Thursday 10 January 2013

Nicola Roxon defends laws on offence


Nicola Roxon defends laws on offence

THE architect of Labor's draft national anti-discrimination laws has declared the debate about the proposed reforms has spawned a "vicious" campaign aimed at rolling back existing protections.
As the Coalition sharpens its stance to describe the laws as "some sort of ideological crusade to control what people can say", Attorney-General Nicola Roxon insisted that the government was not trying to stop people talking about religious, political or other "topical" issues.
The exposure draft of the law has been criticised by media companies and retired NSW chief judge and ABC chairman Jim Spigelman on free speech grounds, as it would allow a discrimination claim over conduct that insulted or offended a person in relation to "protected attributes" including political opinion and religion.
An interfaith group likened the bill to a "a secular version of the Spanish inquisition".
Writing in The Australian today, Ms Roxon says the exposure draft has prompted some "some very useful feedback, which the government will consider".
"But others have used our call for feedback to launch a vicious campaign to roll back existing discrimination protections and to misrepresent the reach of current laws," she says.
Ms Roxon says it is not the case that any conduct that a person finds offensive will be unlawful. "What should be clear is that the government is not seeking to regulate the type of language used privately between friends," Ms Roxon says.
"It is not seeking to change vilification laws, nor will it seek to prohibit people engaging in a discussion on political, religious or other topical matters.
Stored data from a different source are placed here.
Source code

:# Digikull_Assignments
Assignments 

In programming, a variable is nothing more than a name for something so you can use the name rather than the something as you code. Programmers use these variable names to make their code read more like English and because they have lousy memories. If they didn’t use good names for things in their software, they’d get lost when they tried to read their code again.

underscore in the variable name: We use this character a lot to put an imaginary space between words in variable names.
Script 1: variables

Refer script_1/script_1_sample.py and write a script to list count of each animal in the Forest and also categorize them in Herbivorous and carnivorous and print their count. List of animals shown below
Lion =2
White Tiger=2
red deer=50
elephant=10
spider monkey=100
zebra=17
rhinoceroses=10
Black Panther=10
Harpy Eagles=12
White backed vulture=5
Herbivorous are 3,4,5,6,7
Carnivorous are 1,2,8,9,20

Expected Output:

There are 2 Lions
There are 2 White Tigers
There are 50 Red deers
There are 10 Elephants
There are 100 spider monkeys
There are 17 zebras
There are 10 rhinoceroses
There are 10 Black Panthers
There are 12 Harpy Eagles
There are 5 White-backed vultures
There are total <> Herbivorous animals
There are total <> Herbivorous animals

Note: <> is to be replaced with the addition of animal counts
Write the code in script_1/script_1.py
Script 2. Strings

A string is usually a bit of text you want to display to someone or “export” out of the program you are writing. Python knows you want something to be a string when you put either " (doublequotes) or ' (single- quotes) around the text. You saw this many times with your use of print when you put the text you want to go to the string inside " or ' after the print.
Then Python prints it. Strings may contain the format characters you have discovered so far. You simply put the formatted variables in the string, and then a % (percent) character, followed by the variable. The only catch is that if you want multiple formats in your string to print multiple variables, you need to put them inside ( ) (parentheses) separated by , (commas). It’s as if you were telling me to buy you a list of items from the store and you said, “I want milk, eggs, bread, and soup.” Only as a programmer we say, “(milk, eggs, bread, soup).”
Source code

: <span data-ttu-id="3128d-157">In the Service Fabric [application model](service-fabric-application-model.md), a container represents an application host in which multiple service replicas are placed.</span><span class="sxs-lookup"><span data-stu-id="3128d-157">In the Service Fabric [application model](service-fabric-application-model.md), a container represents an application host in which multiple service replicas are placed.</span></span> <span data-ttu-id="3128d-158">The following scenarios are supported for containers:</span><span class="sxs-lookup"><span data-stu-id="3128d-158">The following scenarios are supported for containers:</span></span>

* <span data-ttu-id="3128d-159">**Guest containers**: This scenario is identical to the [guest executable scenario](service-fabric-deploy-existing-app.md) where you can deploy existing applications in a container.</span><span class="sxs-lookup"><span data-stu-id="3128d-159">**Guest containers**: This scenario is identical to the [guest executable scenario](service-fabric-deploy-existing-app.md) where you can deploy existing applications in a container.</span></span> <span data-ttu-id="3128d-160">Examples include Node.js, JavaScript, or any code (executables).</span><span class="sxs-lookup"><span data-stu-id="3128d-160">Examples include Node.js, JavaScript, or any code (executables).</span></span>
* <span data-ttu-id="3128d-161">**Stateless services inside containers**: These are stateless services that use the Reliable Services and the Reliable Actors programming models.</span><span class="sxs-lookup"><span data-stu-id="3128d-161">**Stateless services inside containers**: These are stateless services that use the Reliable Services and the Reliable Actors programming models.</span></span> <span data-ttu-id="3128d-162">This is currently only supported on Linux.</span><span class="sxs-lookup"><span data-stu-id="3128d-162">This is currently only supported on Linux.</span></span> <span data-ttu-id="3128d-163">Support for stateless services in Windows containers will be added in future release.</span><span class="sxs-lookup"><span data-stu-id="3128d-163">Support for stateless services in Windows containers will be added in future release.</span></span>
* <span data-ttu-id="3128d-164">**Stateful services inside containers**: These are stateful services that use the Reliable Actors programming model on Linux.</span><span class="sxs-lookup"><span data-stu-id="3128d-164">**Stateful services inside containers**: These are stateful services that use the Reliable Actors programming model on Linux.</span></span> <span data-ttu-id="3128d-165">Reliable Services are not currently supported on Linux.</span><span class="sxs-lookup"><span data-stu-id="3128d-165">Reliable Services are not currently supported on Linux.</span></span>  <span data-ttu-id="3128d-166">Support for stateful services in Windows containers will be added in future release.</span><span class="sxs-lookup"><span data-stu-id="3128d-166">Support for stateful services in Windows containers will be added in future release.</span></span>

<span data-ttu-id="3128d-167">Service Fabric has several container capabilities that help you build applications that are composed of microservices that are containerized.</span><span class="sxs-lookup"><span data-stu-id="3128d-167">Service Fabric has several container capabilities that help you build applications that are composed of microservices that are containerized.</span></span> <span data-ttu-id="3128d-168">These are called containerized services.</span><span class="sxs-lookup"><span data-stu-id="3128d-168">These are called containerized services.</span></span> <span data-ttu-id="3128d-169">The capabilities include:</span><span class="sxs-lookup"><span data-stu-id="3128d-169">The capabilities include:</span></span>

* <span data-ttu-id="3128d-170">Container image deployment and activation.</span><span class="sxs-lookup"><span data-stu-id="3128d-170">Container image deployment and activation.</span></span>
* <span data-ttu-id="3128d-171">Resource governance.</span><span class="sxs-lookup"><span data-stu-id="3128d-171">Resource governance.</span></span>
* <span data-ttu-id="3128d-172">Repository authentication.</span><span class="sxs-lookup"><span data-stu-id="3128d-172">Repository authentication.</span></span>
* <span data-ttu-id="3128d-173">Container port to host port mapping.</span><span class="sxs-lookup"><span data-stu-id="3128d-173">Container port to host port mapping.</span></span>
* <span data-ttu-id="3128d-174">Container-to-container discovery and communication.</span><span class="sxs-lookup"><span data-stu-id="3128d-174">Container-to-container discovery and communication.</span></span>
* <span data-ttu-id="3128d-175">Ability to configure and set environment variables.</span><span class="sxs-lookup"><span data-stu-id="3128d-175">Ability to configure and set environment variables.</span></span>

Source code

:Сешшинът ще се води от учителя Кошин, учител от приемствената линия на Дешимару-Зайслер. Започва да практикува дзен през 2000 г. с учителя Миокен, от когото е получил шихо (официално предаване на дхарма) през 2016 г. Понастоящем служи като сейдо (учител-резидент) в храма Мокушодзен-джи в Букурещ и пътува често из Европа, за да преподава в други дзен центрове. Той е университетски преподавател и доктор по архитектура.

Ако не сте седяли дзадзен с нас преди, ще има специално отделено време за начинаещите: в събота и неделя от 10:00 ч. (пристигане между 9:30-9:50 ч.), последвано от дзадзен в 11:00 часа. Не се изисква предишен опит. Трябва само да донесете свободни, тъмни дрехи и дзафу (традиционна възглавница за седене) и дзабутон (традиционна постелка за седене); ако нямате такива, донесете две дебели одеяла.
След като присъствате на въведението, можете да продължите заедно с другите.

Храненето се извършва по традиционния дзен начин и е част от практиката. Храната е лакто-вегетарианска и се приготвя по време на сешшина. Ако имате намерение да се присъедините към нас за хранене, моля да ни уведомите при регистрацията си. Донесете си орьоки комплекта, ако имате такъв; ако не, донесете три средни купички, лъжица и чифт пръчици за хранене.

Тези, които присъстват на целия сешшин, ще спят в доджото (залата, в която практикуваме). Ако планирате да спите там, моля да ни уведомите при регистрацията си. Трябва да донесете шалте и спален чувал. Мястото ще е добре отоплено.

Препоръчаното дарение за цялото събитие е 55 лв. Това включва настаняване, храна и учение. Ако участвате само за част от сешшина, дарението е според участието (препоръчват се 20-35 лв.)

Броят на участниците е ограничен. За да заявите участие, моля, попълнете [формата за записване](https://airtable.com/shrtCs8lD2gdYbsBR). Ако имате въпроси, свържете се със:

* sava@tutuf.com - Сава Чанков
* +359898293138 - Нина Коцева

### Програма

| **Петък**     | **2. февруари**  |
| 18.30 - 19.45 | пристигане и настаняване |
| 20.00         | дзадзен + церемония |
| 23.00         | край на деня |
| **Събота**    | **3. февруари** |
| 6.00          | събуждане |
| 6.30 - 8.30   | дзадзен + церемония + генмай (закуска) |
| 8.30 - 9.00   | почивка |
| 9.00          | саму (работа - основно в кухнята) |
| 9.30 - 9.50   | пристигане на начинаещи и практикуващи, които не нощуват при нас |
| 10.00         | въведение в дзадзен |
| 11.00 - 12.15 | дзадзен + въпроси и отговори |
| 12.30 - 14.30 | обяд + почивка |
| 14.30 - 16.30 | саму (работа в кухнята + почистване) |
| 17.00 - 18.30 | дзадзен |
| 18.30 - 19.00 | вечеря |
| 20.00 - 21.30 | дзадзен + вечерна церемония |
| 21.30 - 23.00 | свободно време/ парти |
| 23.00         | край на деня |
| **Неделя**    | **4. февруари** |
No democratic government ever should."
Ms Roxon makes clear that the racial vilification provisions - used against newspaper columnist Andrew Bolt - are not being changed under the government's plan to consolidate five federal laws into one act, and if the draft does this inadvertently, there is plenty of time to fix that.
"If others want to revisit the existing law, this particular consolidation project probably isn't the place to do it," she says.
The comments are Ms Roxon's first public comments on the debate about the anti-discrimination overhaul and come as the Coalition's legal affairs spokesman, George Brandis, takes a more assertive position on the bill.
Senator Brandis told 2GB that while the Senate was controlled by Labor and the Greens, there was a "better chance" of stopping the bill in the lower house if Tony Windsor and Rob Oakeshott "do the right thing".
He said the legislation was against freedom of speech and could lead to self-censorship in the media. "That is the purpose of laws like this: to change people's behaviour so they are afraid to say something that is not politically correct," Senator Brandis said.
The government has drafted the law after campaigning in the 2010 election on a promise of giving a new ground of protection for sexuality.
The Human Rights and Anti-Discrimination Bill is now before a Senate inquiry, which has received more than 525 submissions. The bill defines discrimination as including conduct that "offends, insults or intimidates another person in relation to 18 different protected attributes, of which seven - including political opinion and religion - apply only in work-related areas.
Critics say the bill applies a subjective test of this.
While the racial vilification and sex harassment sections in the new bill refer to a reasonableness test, such an objective test is absent from the general definition of discrimination in the bill.
The existing section of the Racial Discrimination Act used against Bolt, and now mirrored in the bill, refers to whether conduct is "reasonably likely" to offend.
Media outlets have warned that because the section of the proposed bill making discrimination unlawful includes "race" as a protected attribute, complainants could use this section to avoid the difficulties of meeting an objective test under the racial vilification section of the law.
Ms Roxon's opinion piece today does not address business concerns about the shift in the burden of proof in the bill, which employers say could leave them facing very high costs to defend claims.